Les premières pages du roman expliquent ces faits avant d’avertir : « Tout ce qui suit est fiction. » Rendant évident le caractère fantastique du livre, une déclaration liminaire des massacrés annonce leur désir de justice, puis donne la parole à M. Jay. Après son injonction de ne pas écouter les morts, il décrit son bébé nouveau-né et raconte avec incrédulité et précipitation ses multiples difformités. Cette description, navrante et impossible, est si incroyable qu’elle donne immédiatement un ton magique au livre. Une magie fascinante et entraînante : Raj Kamal Jha a su donner de l’amplitude au récit tragique et violent du massacre, et à celui, bouleversant, d’un père prêt à remettre immédiatement son fils à qui prétend pouvoir « le remettre en bon état ». L’homme erre dans la ville en flammes avant de se rendre au rendez-vous donné par un personnage mystérieux, Miss Glass. Comme elle l’affirme : « Ce sont des temps terribles quand les gens n’avouent pas, même à eux-mêmes, ce qu’ils ont probablement vu, ce qu’ils ont probablement fait. » 
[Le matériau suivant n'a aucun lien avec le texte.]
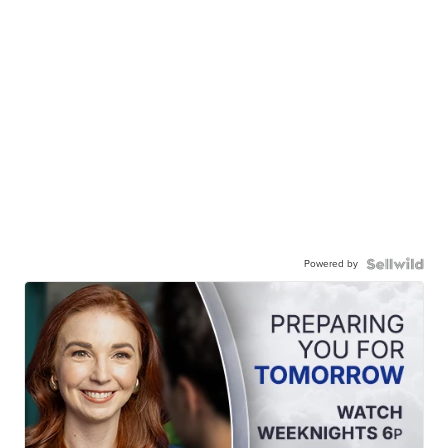
Powered by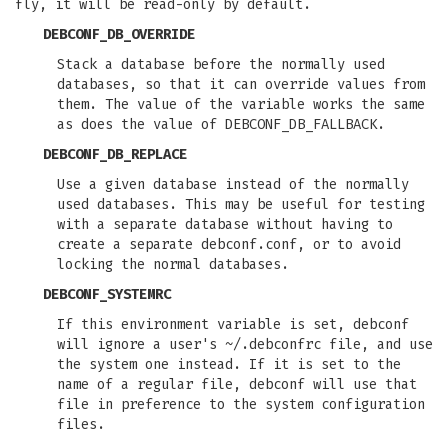
fly, it will be read-only by default.
DEBCONF_DB_OVERRIDE
Stack a database before the normally used
databases, so that it can override values from
them. The value of the variable works the same
as does the value of DEBCONF_DB_FALLBACK.
DEBCONF_DB_REPLACE
Use a given database instead of the normally
used databases. This may be useful for testing
with a separate database without having to
create a separate debconf.conf, or to avoid
locking the normal databases.
DEBCONF_SYSTEMRC
If this environment variable is set, debconf
will ignore a user's ~/.debconfrc file, and use
the system one instead. If it is set to the
name of a regular file, debconf will use that
file in preference to the system configuration
files.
La fin du roman traîne un petit peu en longueur et perd de son souffle, en particulier lors d’une scène extravagante où des objets présents sur les lieux du crime sont appelés à témoigner sur une piste de cirque aménagée par les étranges sauveteurs du fils de M. Jay. Mais le dénouement, brillant et inattendu, surprend, et donne le sentiment apaisant que justice a été faite.

Laurence de Coulon


 « L’Amiral des eaux usées », par Marie-Jeanne Urech. Editions de L’Aire, 176 pages.
 « Et les morts nous abandonnent », par Raj Kamal Jha. Editions Actes Sud, 434 pages.